Similarly, such scenarios can arise from computing the best possible groups in FireJet
As you can see from the above image, both of the original starting points eventually lead to the same group. Since the number of nodes that we can check to obtain the best position from are limited, by pruning the duplicates we are able to explore alot more possible moves.
Dynamic Programming
For chess you are able to evaluate how strong a position is based solely on the current position of pieces on the board.

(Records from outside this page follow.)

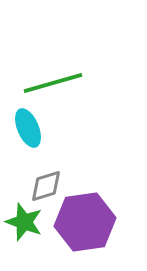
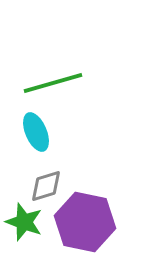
cyan ellipse: moved 8 px right, 4 px down
purple hexagon: rotated 20 degrees clockwise
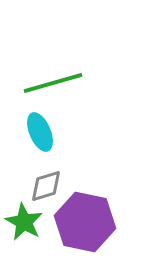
cyan ellipse: moved 4 px right
green star: rotated 9 degrees clockwise
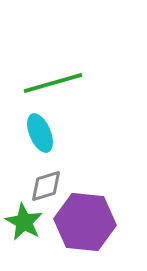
cyan ellipse: moved 1 px down
purple hexagon: rotated 6 degrees counterclockwise
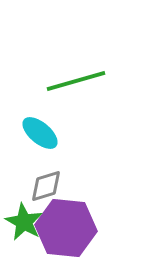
green line: moved 23 px right, 2 px up
cyan ellipse: rotated 27 degrees counterclockwise
purple hexagon: moved 19 px left, 6 px down
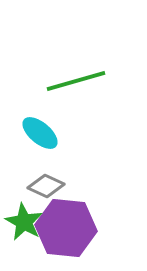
gray diamond: rotated 42 degrees clockwise
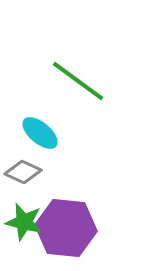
green line: moved 2 px right; rotated 52 degrees clockwise
gray diamond: moved 23 px left, 14 px up
green star: rotated 15 degrees counterclockwise
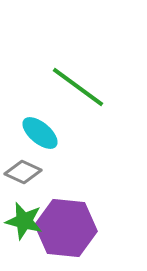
green line: moved 6 px down
green star: moved 1 px up
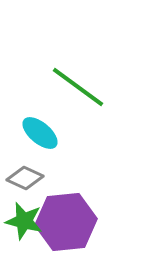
gray diamond: moved 2 px right, 6 px down
purple hexagon: moved 6 px up; rotated 12 degrees counterclockwise
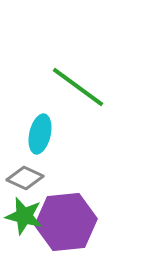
cyan ellipse: moved 1 px down; rotated 63 degrees clockwise
green star: moved 5 px up
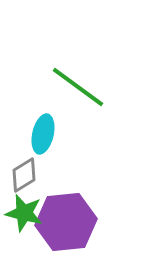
cyan ellipse: moved 3 px right
gray diamond: moved 1 px left, 3 px up; rotated 57 degrees counterclockwise
green star: moved 3 px up
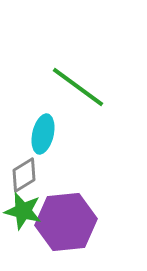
green star: moved 1 px left, 2 px up
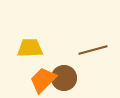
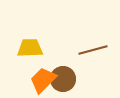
brown circle: moved 1 px left, 1 px down
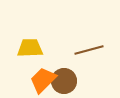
brown line: moved 4 px left
brown circle: moved 1 px right, 2 px down
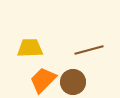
brown circle: moved 9 px right, 1 px down
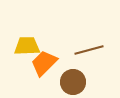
yellow trapezoid: moved 3 px left, 2 px up
orange trapezoid: moved 1 px right, 17 px up
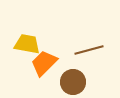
yellow trapezoid: moved 2 px up; rotated 12 degrees clockwise
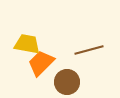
orange trapezoid: moved 3 px left
brown circle: moved 6 px left
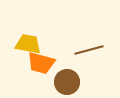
yellow trapezoid: moved 1 px right
orange trapezoid: rotated 120 degrees counterclockwise
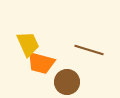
yellow trapezoid: rotated 56 degrees clockwise
brown line: rotated 32 degrees clockwise
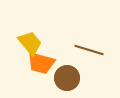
yellow trapezoid: moved 2 px right, 1 px up; rotated 16 degrees counterclockwise
brown circle: moved 4 px up
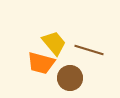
yellow trapezoid: moved 24 px right
brown circle: moved 3 px right
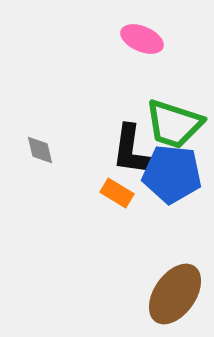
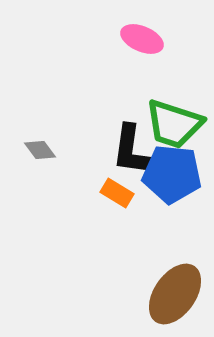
gray diamond: rotated 24 degrees counterclockwise
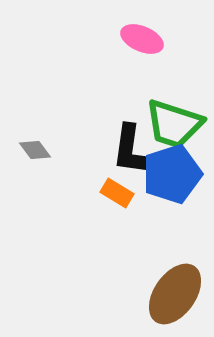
gray diamond: moved 5 px left
blue pentagon: rotated 24 degrees counterclockwise
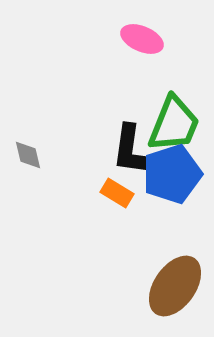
green trapezoid: rotated 86 degrees counterclockwise
gray diamond: moved 7 px left, 5 px down; rotated 24 degrees clockwise
brown ellipse: moved 8 px up
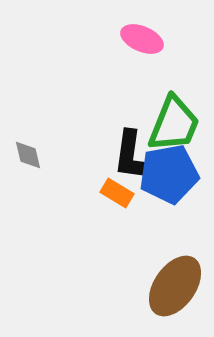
black L-shape: moved 1 px right, 6 px down
blue pentagon: moved 3 px left; rotated 8 degrees clockwise
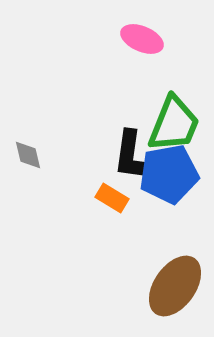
orange rectangle: moved 5 px left, 5 px down
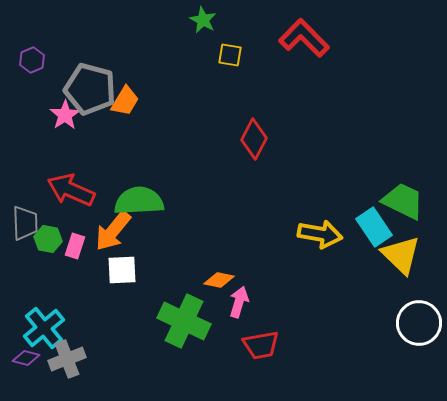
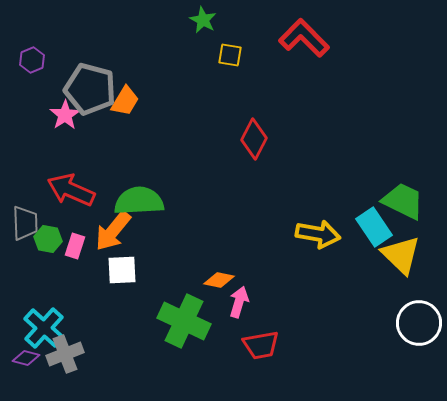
yellow arrow: moved 2 px left
cyan cross: rotated 9 degrees counterclockwise
gray cross: moved 2 px left, 5 px up
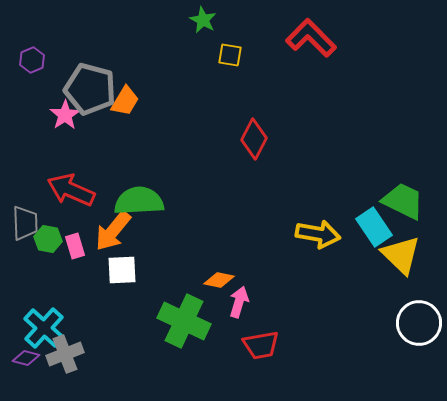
red L-shape: moved 7 px right
pink rectangle: rotated 35 degrees counterclockwise
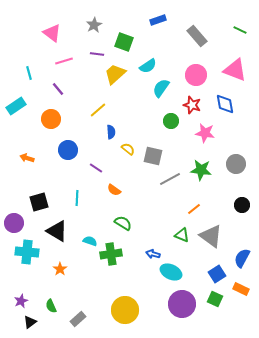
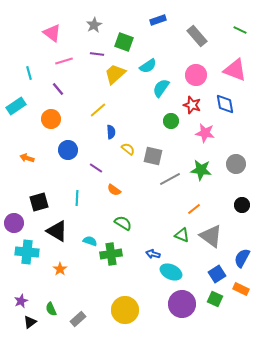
green semicircle at (51, 306): moved 3 px down
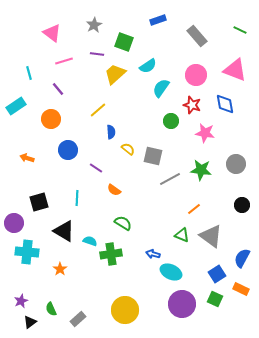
black triangle at (57, 231): moved 7 px right
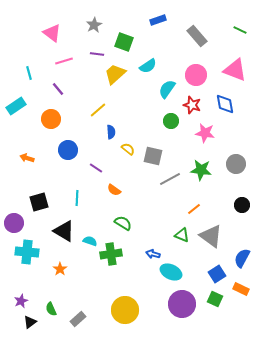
cyan semicircle at (161, 88): moved 6 px right, 1 px down
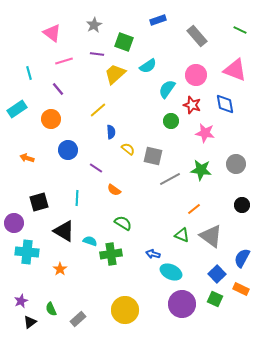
cyan rectangle at (16, 106): moved 1 px right, 3 px down
blue square at (217, 274): rotated 12 degrees counterclockwise
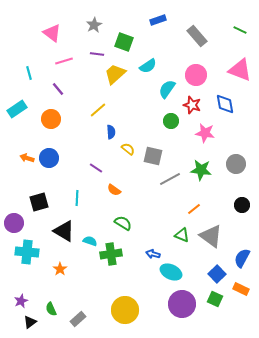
pink triangle at (235, 70): moved 5 px right
blue circle at (68, 150): moved 19 px left, 8 px down
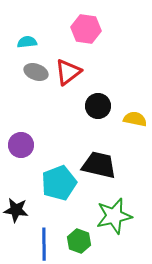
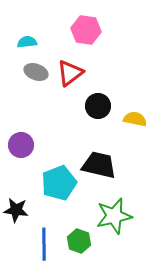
pink hexagon: moved 1 px down
red triangle: moved 2 px right, 1 px down
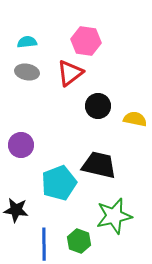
pink hexagon: moved 11 px down
gray ellipse: moved 9 px left; rotated 10 degrees counterclockwise
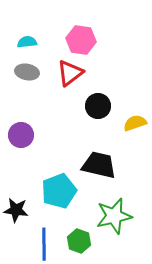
pink hexagon: moved 5 px left, 1 px up
yellow semicircle: moved 4 px down; rotated 30 degrees counterclockwise
purple circle: moved 10 px up
cyan pentagon: moved 8 px down
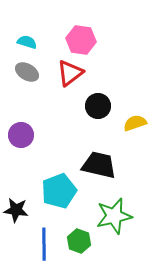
cyan semicircle: rotated 24 degrees clockwise
gray ellipse: rotated 20 degrees clockwise
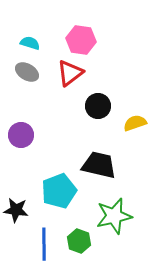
cyan semicircle: moved 3 px right, 1 px down
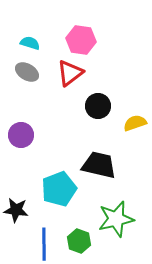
cyan pentagon: moved 2 px up
green star: moved 2 px right, 3 px down
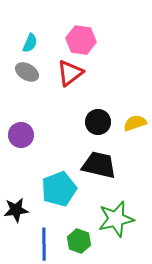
cyan semicircle: rotated 96 degrees clockwise
black circle: moved 16 px down
black star: rotated 15 degrees counterclockwise
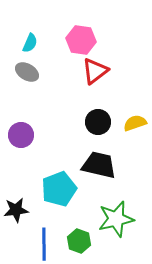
red triangle: moved 25 px right, 2 px up
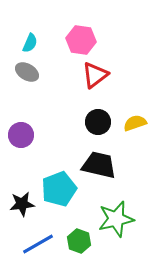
red triangle: moved 4 px down
black star: moved 6 px right, 6 px up
blue line: moved 6 px left; rotated 60 degrees clockwise
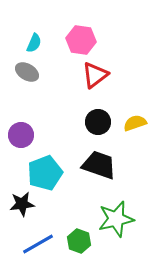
cyan semicircle: moved 4 px right
black trapezoid: rotated 6 degrees clockwise
cyan pentagon: moved 14 px left, 16 px up
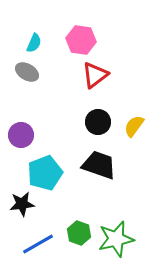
yellow semicircle: moved 1 px left, 3 px down; rotated 35 degrees counterclockwise
green star: moved 20 px down
green hexagon: moved 8 px up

However, such a calculation for our grouping algorithm would mean expensive calculations for every possible leaf node, which was taking up alot of our computing resources.
The solution we came up with was to make the score based on the previous group's score - by just incrementing or decrementing the previous score we were able to save alot of computation time and explore more leaf nodes to get the best groups.
Running locally vs on Cloud
When we first implemented the system, we actually ran the optimisation algorithm locally on the users computer - This was because alot of the operations that needed to be performed were easier to perform with direct access to figma's API.
The problem with that is, not everyone has 24GB of RAM on their laptop like me, so we were getting constant report of out of memory errors from users around the world.
We implemented a serialization algorithm to quickly rebuild the figma structure directly in our backend, which resolved the issue.
How FireJet compares to just GPT4 vision
The way GPT 4 vision works is by converting images to fit 2048x2048 squares, then further reducing the image size if the shorted side is more than 768px, then converting each box to 512x512 squares.
Each 512 by 512 square is converted to 170 tokens on high detail mode
What this means is that for every 512x512 square, chatgpt gets to write a 100 word summary (assuming every word is worth 2 tokens) describing the square, which as you might imagine would lose some details.
However, firejet produces an entirely deterministic output, keeping every single important detail required to render the image.
So with firejet you get consistent results that are as pixel perfect as possible.
Nevertheless, GPT is extremely capable in improving code quality and readability, which is why it also exists as a post-processing step when using FireJet. (Which you can use from directly within the plugin!)
How FireJet compares to other figma to code tools
There are a two categories of figma to code tools which we can compare to: The figma-accurate tools and the AI powered tools
figma-accurate Figma to Code tools
There are quite a few tools that give you designs exactly how you would see them in Figma - The problem is then you must use Figma's auto layout for everything, which is quite difficult to do.
For example, you would have to get your designer to change their workflow to strictly use auto layout for everything - something that gets ALOT of pushback in our experience.
Even if your designers mostly use autolayout, you may be surprised that sometimes these competitor tools will still give you absolute positioned nodes - because the truth is its very easy to accidentally not use autolayout, or order your elements wrongly - even though the design will still look great, you will find that everything is no longer aligned.
If you're willing to ask your designer to redesign your whole layout from scratch, the other figma to code tools without the autofixer may work for you. However, for most real world figma designs, FireJet should perform better.
AI Figma to Code tools
For AI powered tools, they run into the same limitations as GPT + vision (For now) - They may lose some visual fidelity, and may not provide the most accurate results. What you get today may not be what you get tomorrow, and when we tried some of such tools ourselves several of them just converted entire portions of our design into images, which were unusable because they were supposed to be interactive.